In Wellington, New Zealand’s capital, Warwick Murray, 50, said “politicians come and go, but someone like Queen Elizabeth cannot be replaced”.
“The fact that she was above politics and could really rally positivity means I have deep admiration for her.”
Australian Prime Minister Anthony Albanese – an avowed Republican – sought to deflect questions about the future head of state by declaring 10 days of mourning.
Instead, he paid tribute to Queen Elizabeth’s “timeless decency”, saying her death marked the “end of an era”.
“A historic reign and a long life of duty, family, faith and service have come to an end,” he said.
“Today is a day for one question, and one question only, which is to pay homage.”
Even in places where the legacy of colonialism is still raw, rulers have focused on the attributes of women, rather than the baggage of their role.

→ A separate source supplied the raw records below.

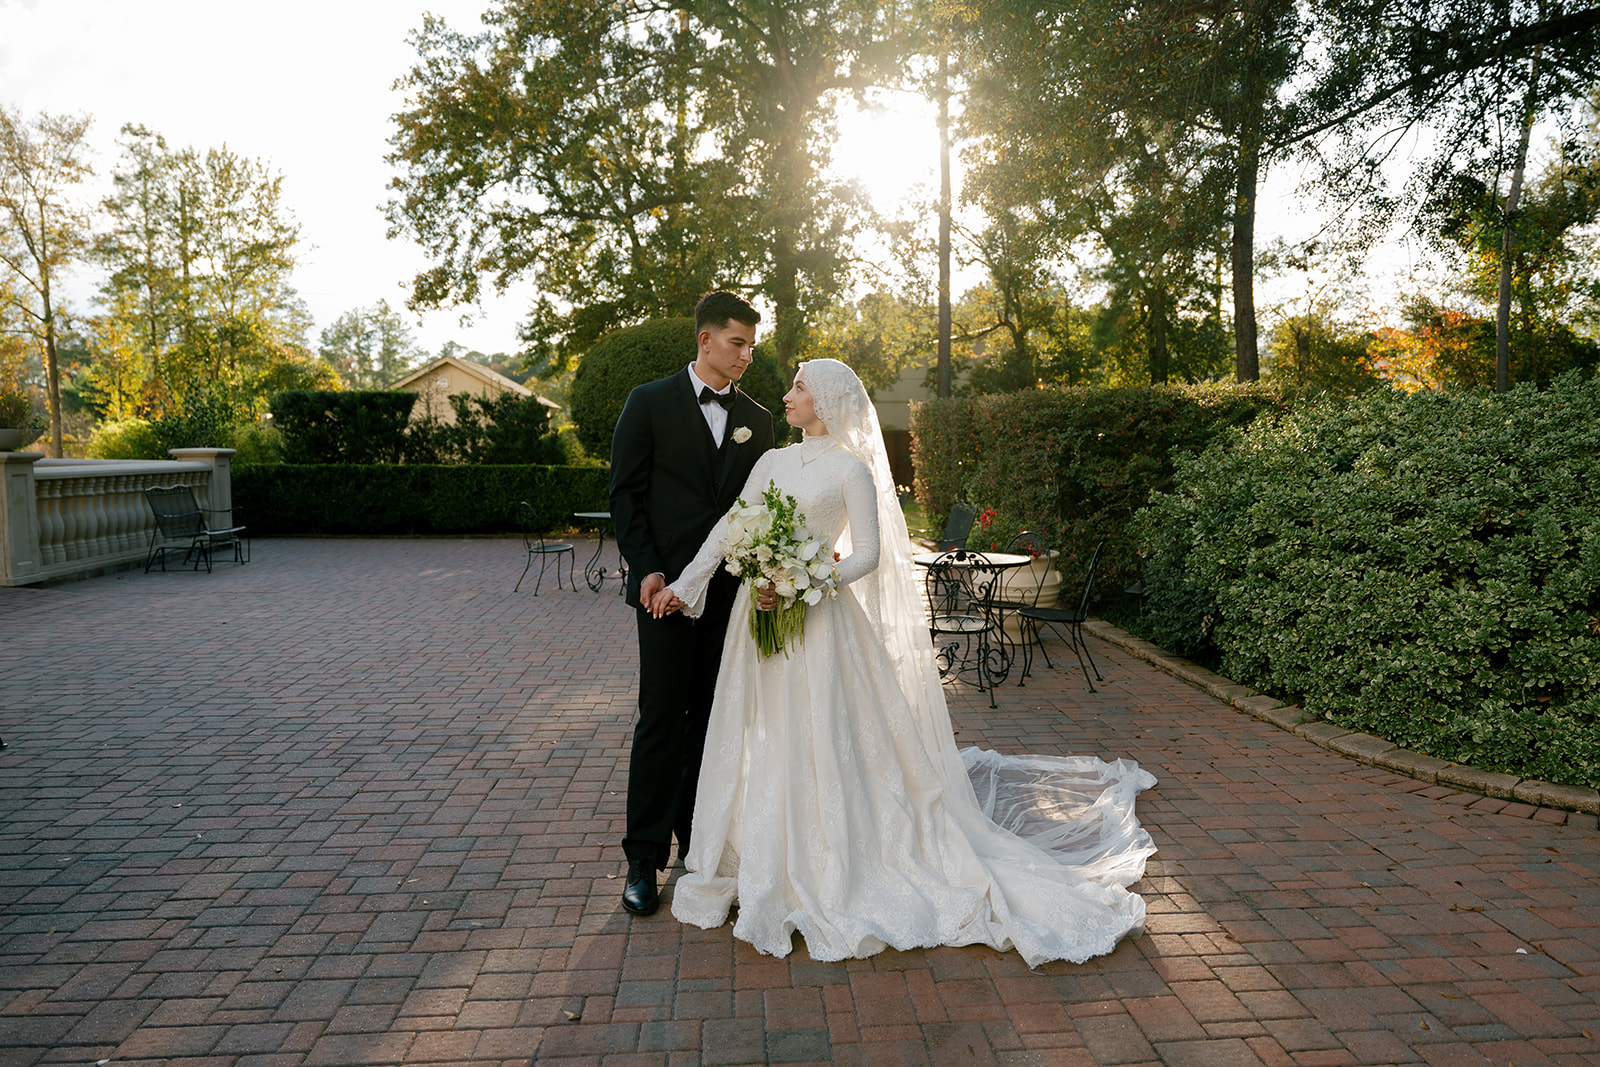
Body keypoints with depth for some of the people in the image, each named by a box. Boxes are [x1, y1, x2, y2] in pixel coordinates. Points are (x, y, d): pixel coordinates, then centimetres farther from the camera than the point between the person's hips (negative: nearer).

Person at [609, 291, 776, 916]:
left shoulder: (757, 419, 11)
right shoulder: (650, 403, 1)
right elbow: (625, 492, -1)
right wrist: (646, 568, -11)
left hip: (732, 591, 4)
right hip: (668, 585, -3)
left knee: (713, 719, 10)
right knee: (661, 719, 0)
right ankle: (645, 858, 11)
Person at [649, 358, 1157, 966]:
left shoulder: (850, 468, -5)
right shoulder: (772, 462, 11)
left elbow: (868, 555, -10)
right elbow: (728, 528, 6)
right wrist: (684, 585, -3)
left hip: (817, 619, -6)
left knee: (820, 743, 0)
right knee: (762, 743, 12)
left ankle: (830, 876, 16)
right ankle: (765, 867, 28)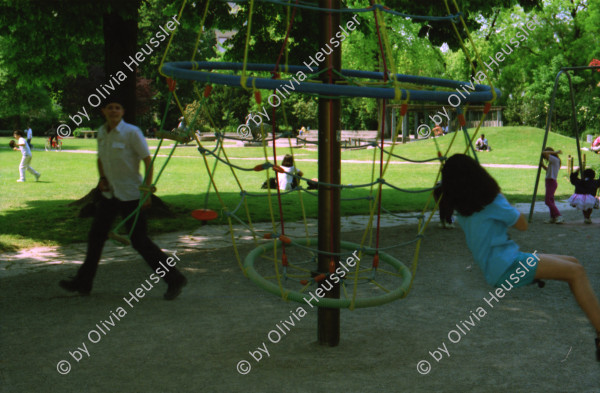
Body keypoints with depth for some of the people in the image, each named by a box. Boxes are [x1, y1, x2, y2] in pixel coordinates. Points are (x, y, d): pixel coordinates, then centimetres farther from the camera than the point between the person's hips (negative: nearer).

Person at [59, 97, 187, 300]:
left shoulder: (132, 132, -14)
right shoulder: (102, 133, 7)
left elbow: (148, 160, -13)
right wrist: (102, 178, 4)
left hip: (130, 194, -7)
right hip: (110, 193, 7)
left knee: (139, 241, -6)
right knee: (96, 235, 10)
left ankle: (174, 279, 4)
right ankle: (83, 282, 23)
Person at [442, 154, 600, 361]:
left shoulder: (462, 209, 11)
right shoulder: (491, 202, -12)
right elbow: (523, 225, 1)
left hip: (495, 267, 9)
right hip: (505, 267, -9)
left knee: (573, 263, 9)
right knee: (576, 272, -14)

“The history of modern Nigeria will never be complete without a chapter on Queen Elizabeth II, a towering global personality and an outstanding leader,” President Muhammadu Buhari said.
“She has dedicated her life to making her nation, the Commonwealth and the whole world a better place.”
Zimbabwe’s president, who stepped down from the Commonwealth in 2003 after it was suspended on human rights grounds and endured decades of frosty relations with his former colonial ruler, offered his own sympathies to the British public.
“May she rest in peace,” wrote President Emmerson Mnangagwa.